Methylprednisolone acetate was injected into the cavity through previous percutaneous penetrative point at a variable dose according to the volume of the cavity. The volume of the methylprednisolone acetate was from 5 ml to 50 ml. Since the elastic intramedullary nail had passed through the bone cyst and the decompression was done, the internal drainage was accomplished.
Postoperative patient management
All the patients wore a sling after operation, the patient was checked every 2 days. On average, it took about 7-14 days for them to stay in hospital. Active finger and waist motion, and passive elbow and shoulder motion were allowed immediately after operation. Active elbow and passive shoulder motion were allowed 4 weeks after operation. Active shoulder motion was allowed 6-8 weeks after operation.
Radiological and functional analysis
Radiological and functional follow-ups were mostly taken in the orthopedic outpatient clinic, and patients' radiographs were evaluated at admission (preoperative), 1 week, 1 month, 2 months, 3 months, 6 months, 12 months and 24 months after the operation, as well as the last follow up. All the patients were asked to take an anteroposterior and lateral radiograph of the humerus.
Musculoskeletal Tumor Society (MSTS) criteria was used to assess the function  before and after the operation (Table 2). Using this scoring system, each patient’s emotion, function and pain were evaluated, besides, weight lifting for upper lesions, hand position and hand skills were also recorded.
Treatment success was evaluated by Capanna criteria , which includes four grades, grade 1: complete healing, fully filled with bone; grade 2: partial healing with a small residual cystic area remains; grade3: partial healing with a large residual cystic area remains; grade 4: partial healing, with response (Table 3). In order to make statistical analysis easier, we made a slight revision of Capanna criteria. As shown in Table 6, we defined grade 1 to be 4 points, grade 2 to be 3 points, grade 3 to be 2 points, and grade 4 to be 1 point. Preoperative and postoperative results of the last follow-up were recorded in Table 7.
Early or late complications were recorded, including wound problems, infection, refracture, deformity and nerve injury.
Statistics work was done with SPSS17.0 statistical software (USA). Paired t tests were used to compare the MSTS scores, the visual analog scale (VAS) scores and the Capanna scores separately before and after operation. And we defined P < 0.05 as statistically significant difference.

Required action: Could you write out the stretch of the bone cyst treatment text from "Treatment success was" through "and nerve injury.", word for word? You won't need any of this material.

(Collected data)
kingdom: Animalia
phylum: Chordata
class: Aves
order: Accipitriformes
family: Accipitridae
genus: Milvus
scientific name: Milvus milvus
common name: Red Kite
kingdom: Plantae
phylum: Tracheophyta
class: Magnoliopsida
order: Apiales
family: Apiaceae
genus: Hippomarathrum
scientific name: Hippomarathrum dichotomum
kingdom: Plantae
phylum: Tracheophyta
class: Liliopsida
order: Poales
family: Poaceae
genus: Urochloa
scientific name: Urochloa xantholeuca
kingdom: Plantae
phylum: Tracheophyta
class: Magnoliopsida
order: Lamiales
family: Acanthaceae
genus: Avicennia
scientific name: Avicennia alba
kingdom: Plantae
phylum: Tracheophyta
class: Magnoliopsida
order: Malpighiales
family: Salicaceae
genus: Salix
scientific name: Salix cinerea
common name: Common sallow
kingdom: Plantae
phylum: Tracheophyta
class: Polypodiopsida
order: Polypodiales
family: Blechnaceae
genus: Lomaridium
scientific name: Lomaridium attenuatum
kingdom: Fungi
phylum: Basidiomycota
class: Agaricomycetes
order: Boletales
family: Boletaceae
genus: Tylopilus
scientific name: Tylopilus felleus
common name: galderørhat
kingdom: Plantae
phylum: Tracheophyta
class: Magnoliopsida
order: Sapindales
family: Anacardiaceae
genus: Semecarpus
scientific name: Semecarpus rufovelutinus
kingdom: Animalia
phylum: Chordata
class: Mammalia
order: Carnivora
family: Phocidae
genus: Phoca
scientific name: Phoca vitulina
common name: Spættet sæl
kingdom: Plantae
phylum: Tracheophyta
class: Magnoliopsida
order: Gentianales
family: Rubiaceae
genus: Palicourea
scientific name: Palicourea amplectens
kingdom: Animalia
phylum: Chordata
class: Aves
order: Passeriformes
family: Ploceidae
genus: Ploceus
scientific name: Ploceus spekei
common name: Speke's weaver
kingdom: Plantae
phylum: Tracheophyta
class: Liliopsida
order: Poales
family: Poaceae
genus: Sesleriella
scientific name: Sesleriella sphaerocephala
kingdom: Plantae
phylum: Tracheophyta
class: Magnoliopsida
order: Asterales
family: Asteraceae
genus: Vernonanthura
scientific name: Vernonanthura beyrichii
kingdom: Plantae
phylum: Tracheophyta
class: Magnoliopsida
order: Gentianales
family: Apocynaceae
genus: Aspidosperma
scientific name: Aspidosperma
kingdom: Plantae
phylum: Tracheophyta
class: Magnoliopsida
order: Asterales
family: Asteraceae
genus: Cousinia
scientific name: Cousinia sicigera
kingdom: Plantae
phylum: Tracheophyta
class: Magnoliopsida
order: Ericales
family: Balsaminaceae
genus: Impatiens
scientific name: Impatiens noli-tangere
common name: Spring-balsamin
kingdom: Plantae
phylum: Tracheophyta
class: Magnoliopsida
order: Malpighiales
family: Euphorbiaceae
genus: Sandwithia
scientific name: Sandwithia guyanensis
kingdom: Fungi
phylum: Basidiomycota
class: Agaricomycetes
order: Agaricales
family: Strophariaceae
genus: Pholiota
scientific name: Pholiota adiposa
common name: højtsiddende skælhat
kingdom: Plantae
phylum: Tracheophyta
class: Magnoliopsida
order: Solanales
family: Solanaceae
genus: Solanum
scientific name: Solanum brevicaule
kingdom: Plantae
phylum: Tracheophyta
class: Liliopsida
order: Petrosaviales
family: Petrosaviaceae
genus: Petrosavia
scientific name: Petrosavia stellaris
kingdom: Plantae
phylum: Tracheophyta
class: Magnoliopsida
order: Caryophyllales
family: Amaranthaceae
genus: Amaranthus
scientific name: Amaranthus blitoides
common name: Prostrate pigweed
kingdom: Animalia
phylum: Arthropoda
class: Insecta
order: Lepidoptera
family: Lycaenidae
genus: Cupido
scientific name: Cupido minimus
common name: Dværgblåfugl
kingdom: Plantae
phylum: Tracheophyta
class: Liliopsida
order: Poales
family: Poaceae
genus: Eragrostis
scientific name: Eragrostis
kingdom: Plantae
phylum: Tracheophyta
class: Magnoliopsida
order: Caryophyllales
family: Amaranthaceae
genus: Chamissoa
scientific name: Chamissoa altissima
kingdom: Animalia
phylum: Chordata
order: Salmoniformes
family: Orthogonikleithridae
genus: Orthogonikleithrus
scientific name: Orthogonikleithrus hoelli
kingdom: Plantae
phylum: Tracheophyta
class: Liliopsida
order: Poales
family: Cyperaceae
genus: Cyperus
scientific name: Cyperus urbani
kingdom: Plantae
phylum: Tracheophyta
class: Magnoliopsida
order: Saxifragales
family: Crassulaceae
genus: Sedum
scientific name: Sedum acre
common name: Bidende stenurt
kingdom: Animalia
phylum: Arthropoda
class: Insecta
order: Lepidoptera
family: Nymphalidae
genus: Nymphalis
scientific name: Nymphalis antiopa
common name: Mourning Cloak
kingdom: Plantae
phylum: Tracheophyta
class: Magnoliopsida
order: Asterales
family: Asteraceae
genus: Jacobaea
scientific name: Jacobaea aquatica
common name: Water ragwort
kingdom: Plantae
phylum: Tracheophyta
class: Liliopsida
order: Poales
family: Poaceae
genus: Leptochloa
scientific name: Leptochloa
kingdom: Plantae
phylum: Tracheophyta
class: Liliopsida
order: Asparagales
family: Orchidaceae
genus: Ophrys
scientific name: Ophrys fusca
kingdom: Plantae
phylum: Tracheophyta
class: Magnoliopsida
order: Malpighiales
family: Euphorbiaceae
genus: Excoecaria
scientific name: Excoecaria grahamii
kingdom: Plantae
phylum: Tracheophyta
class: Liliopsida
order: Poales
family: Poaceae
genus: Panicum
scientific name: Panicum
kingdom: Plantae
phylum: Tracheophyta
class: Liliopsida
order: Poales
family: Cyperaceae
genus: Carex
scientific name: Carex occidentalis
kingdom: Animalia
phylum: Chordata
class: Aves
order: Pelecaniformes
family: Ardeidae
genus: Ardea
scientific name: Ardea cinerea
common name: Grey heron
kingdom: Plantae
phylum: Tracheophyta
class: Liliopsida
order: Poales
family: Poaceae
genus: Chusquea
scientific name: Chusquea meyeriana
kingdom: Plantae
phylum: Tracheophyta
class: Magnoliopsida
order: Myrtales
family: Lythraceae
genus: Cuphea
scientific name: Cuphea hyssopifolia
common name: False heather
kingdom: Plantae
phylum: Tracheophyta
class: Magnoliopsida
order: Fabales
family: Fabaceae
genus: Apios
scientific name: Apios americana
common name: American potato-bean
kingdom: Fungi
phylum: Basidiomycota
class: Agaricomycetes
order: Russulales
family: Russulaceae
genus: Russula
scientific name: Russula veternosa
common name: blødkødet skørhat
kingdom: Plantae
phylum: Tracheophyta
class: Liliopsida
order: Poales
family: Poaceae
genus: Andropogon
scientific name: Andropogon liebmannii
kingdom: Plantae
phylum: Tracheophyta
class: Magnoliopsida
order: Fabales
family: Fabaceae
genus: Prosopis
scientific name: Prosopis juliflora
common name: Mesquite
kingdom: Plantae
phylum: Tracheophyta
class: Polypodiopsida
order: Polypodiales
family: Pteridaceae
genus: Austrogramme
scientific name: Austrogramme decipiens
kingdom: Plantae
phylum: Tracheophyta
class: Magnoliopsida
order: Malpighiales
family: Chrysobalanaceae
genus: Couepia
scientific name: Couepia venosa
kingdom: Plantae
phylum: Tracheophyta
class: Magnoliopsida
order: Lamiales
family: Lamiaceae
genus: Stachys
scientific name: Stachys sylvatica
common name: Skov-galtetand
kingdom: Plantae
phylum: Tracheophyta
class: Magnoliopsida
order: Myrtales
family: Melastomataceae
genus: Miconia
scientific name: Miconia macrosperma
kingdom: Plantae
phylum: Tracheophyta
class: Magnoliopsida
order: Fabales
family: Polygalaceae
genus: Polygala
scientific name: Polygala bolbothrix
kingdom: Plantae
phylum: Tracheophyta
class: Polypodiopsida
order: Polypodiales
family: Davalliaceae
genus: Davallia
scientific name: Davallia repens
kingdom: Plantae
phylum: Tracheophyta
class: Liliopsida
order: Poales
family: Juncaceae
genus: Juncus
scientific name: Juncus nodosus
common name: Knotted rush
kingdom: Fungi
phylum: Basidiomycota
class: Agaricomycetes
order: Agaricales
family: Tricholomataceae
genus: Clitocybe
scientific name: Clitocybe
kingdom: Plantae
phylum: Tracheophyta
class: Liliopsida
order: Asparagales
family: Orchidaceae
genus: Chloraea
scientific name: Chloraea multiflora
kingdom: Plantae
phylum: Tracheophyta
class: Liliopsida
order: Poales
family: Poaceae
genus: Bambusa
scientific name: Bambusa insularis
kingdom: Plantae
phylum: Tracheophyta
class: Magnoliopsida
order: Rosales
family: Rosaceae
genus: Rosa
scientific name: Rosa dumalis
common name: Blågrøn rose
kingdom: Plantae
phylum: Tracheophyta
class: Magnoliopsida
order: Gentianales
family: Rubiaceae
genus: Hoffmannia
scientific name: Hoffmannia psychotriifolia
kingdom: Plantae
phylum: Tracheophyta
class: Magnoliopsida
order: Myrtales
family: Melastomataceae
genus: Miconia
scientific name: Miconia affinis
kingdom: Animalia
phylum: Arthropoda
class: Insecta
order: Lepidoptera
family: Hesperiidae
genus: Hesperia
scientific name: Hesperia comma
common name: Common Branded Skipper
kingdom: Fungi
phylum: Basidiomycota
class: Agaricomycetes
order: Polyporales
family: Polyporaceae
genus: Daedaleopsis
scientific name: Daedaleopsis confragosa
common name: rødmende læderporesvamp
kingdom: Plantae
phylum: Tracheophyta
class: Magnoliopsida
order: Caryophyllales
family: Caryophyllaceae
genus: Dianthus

Completed task:
Treatment success was evaluated by Capanna criteria , which includes four grades, grade 1: complete healing, fully filled with bone; grade 2: partial healing with a small residual cystic area remains; grade3: partial healing with a large residual cystic area remains; grade 4: partial healing, with response (Table 3). In order to make statistical analysis easier, we made a slight revision of Capanna criteria. As shown in Table 6, we defined grade 1 to be 4 points, grade 2 to be 3 points, grade 3 to be 2 points, and grade 4 to be 1 point. Preoperative and postoperative results of the last follow-up were recorded in Table 7.
Early or late complications were recorded, including wound problems, infection, refracture, deformity and nerve injury.